EXERCISE INPUTS section start

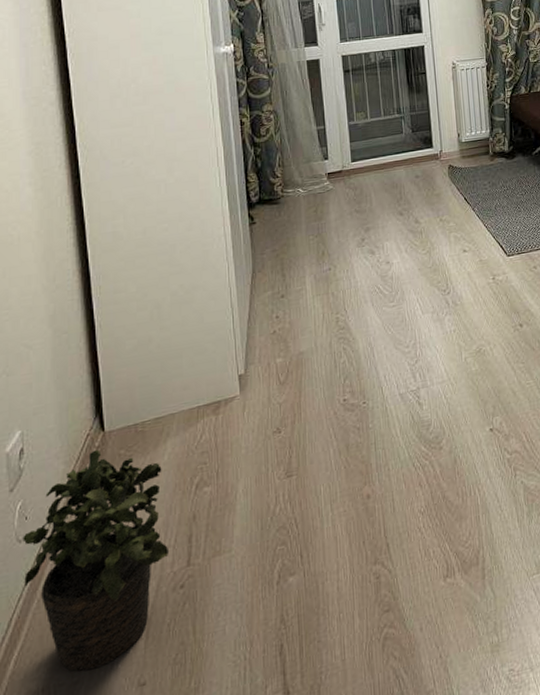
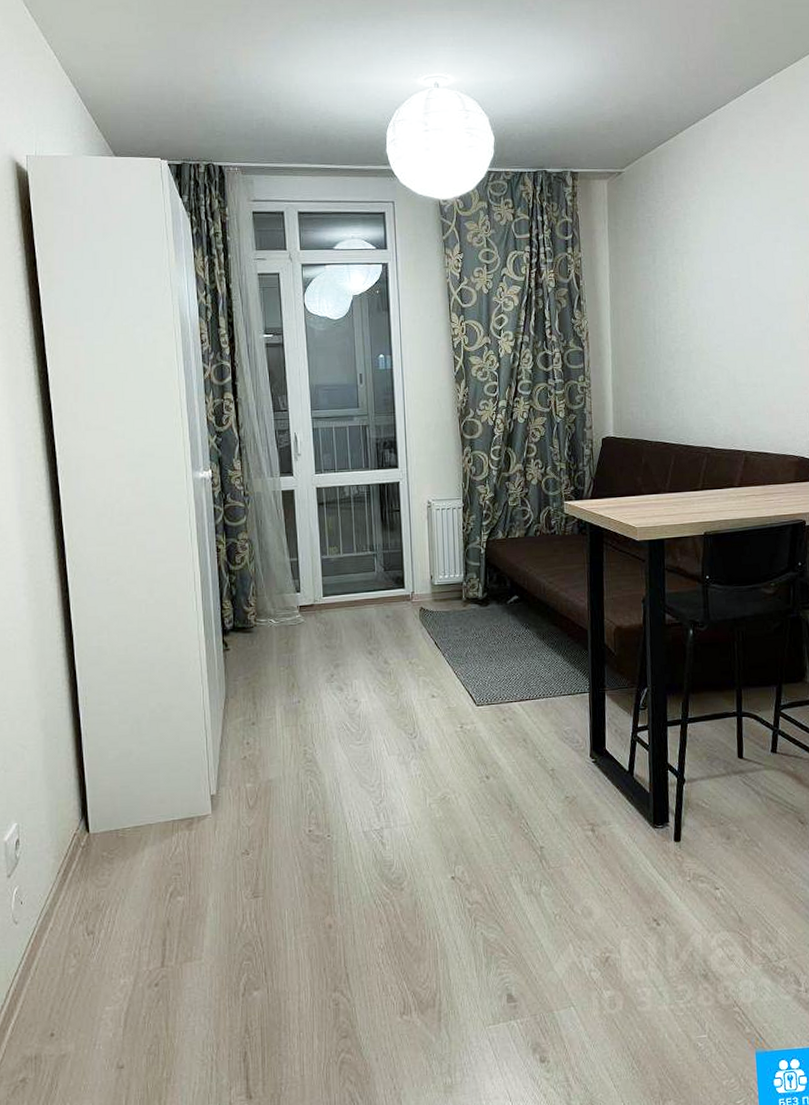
potted plant: present [23,449,168,672] -> none [18,849,145,1047]

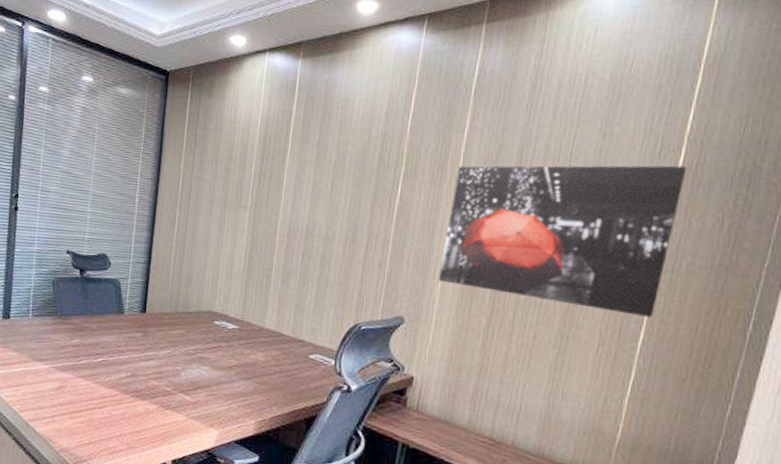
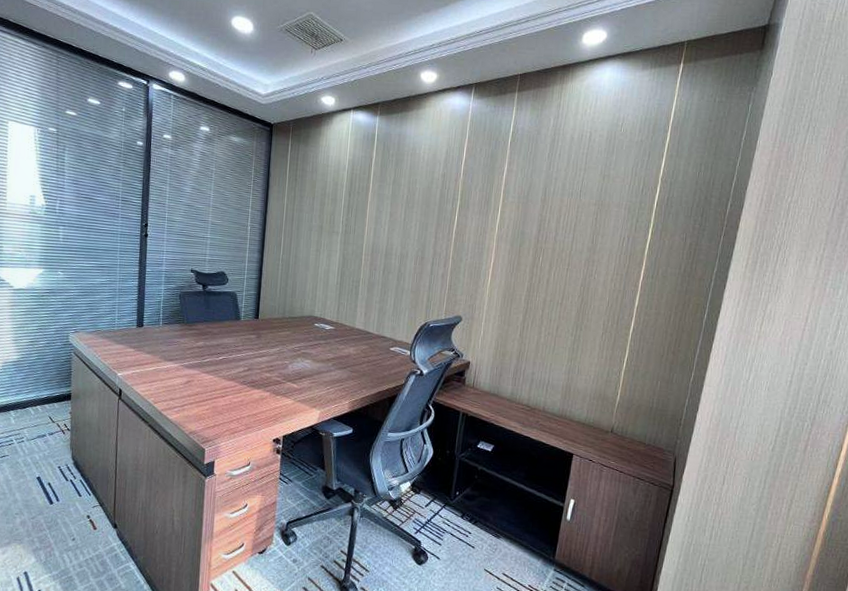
wall art: present [438,165,687,317] -> none [486,200,661,311]

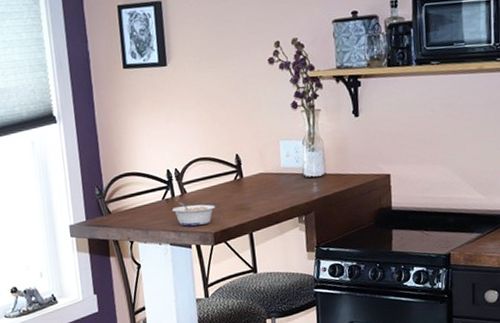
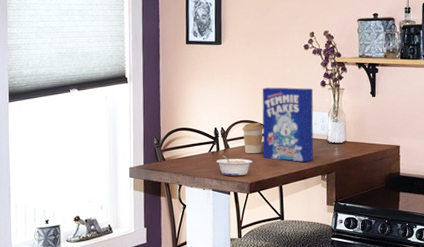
coffee cup: none [200,159,226,198] -> present [242,123,263,154]
cereal box: none [221,112,288,203] -> present [262,87,314,162]

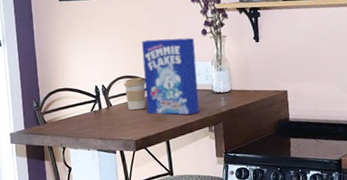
legume: present [217,155,253,176] -> none [100,113,137,135]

EXERCISE INPUTS section end

**EXERCISE**
From the first line above to the last, copy the records exactly but omit the pictures.

**RESPONSE FOR THIS EXERCISE**
potted plant: present [23,449,168,672] -> none [18,849,145,1047]

wall art: present [438,165,687,317] -> none [486,200,661,311]

coffee cup: none [200,159,226,198] -> present [242,123,263,154]
cereal box: none [221,112,288,203] -> present [262,87,314,162]

legume: present [217,155,253,176] -> none [100,113,137,135]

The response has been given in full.